Reproduisez à l'identique le passage du texte fourni ci-dessous qui va de « Les conflits aux » jusqu'à « le Royaume-Uni notamment. ».

§ **Texte fourni**
========================================

Les conflits aux frontières de l'Europe (Afrique, Maghreb, Proche et Moyen-Orient) conduisent à un afflux de migrants irréguliers vers l'Europe, et la France. Notre pays est néammoins moins concerné que d'autres en Europe. Les migrants irréguliers sont pour certains en transit vers d'autres pays européens. L'Allemagne ou le Royaume-Uni notamment.

Regroupement familial

Le regroupement familial permet de faire venir son conjoint ou ses enfants lorsqu'on est immigré. C'est le principe qui est appliqué par défaut depuis 1976, sauf exceptions - qui sont nombreuses (conditions de logement, de revenus, de régime matrimonial...).

Une confusion est souvent faite entre regroupement familial et droit au séjour : le regroupement familial concerne les étrangers vivant en France. En revanche, les immigrés qui ont acquis la nationalité française et veulent faire venir conjoint ou enfants se situent dans le cadre du droit au séjour.

Aujourd'hui, plus de la moitié des titres de séjour sont délivrés pour motif familial. Ce qui ne signifie pas que les personnes qui séjournent en France s'y installent forcément.

========================================

(Entrées de données)
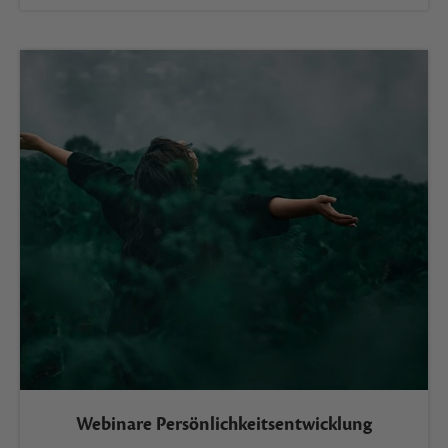
Webinare Persönlichkeitsentwicklung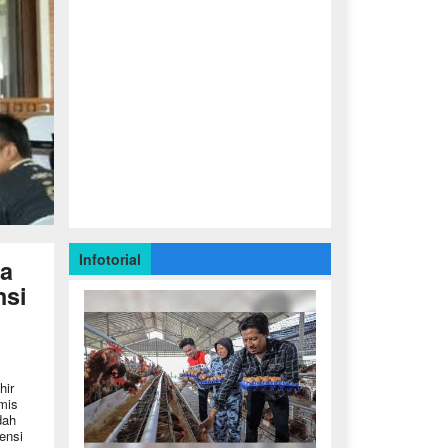
Infotorial
sa
nsi
hir
mis
dah
ensi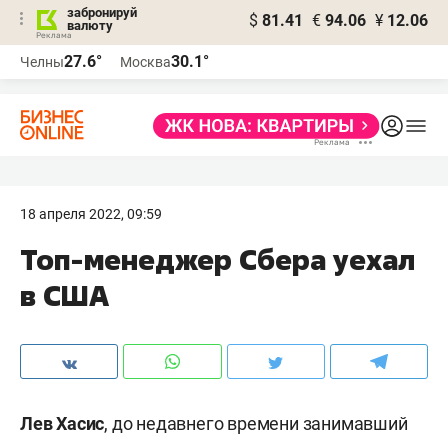
забронируй
$
81.41
€
94.06
¥
12.06
валюту
27.6°
30.1°
Челны
Москва
18 апреля 2022, 09:59
Топ-менеджер Сбера уехал
в США
Лев Хасис
, до недавнего времени занимавший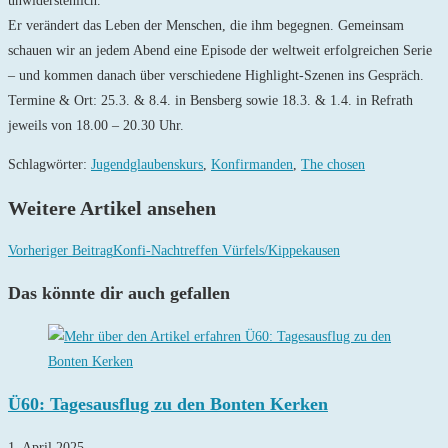
unwiderstehlich.
Er verändert das Leben der Menschen, die ihm begegnen. Gemeinsam
schauen wir an jedem Abend eine Episode der weltweit erfolgreichen Serie
– und kommen danach über verschiedene Highlight-Szenen ins Gespräch.
Termine & Ort: 25.3. & 8.4. in Bensberg sowie 18.3. & 1.4. in Refrath
jeweils von 18.00 – 20.30 Uhr.
Schlagwörter
:
Jugendglaubenskurs
,
Konfirmanden
,
The chosen
Weitere Artikel ansehen
Vorheriger Beitrag
Konfi-Nachtreffen Vürfels/Kippekausen
Das könnte dir auch gefallen
Ü60: Tagesausflug zu den Bonten Kerken
1. April 2025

========================================

§ **Réponse attendue**
Les conflits aux frontières de l'Europe (Afrique, Maghreb, Proche et Moyen-Orient) conduisent à un afflux de migrants irréguliers vers l'Europe, et la France. Notre pays est néammoins moins concerné que d'autres en Europe. Les migrants irréguliers sont pour certains en transit vers d'autres pays européens. L'Allemagne ou le Royaume-Uni notamment.